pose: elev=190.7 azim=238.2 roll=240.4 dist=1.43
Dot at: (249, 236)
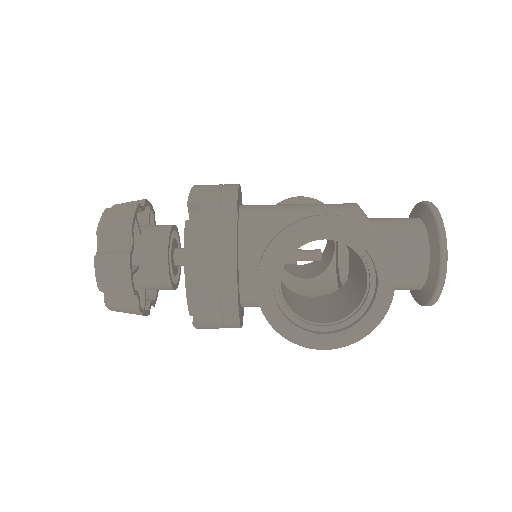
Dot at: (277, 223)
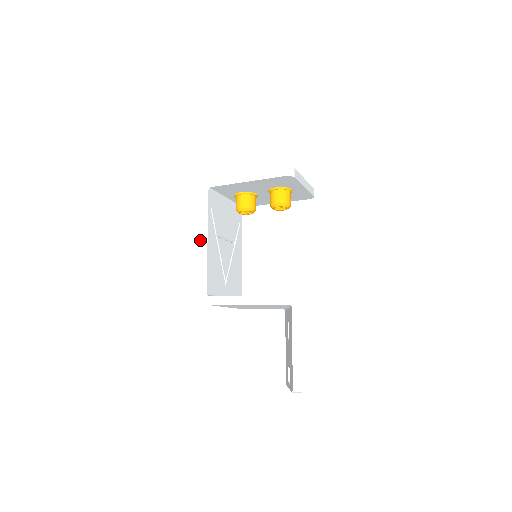
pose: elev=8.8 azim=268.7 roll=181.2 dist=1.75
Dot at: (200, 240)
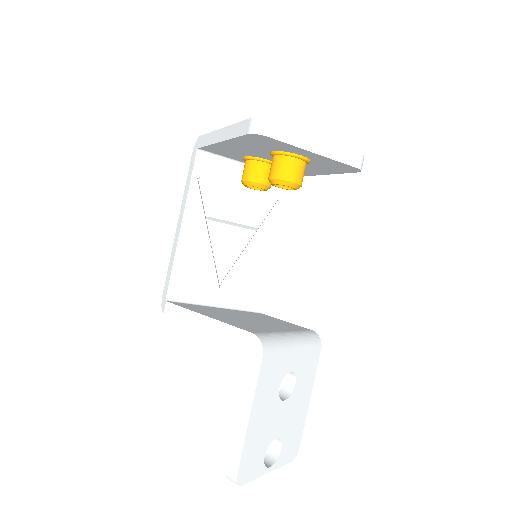
Dot at: (178, 222)
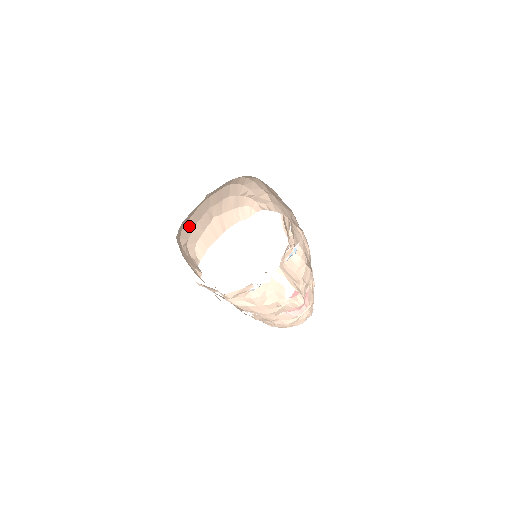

* Given request:
Convert the records above into a JSON list of strings, one string per line, with blank lines and the pictures left out.

* Answer:
[
  "pose: elev=190.7 azim=238.2 roll=240.4 dist=1.43",
  "Dot at: (249, 236)",
  "Dot at: (277, 223)",
  "pose: elev=8.8 azim=268.7 roll=181.2 dist=1.75",
  "Dot at: (200, 240)",
  "Dot at: (178, 222)"
]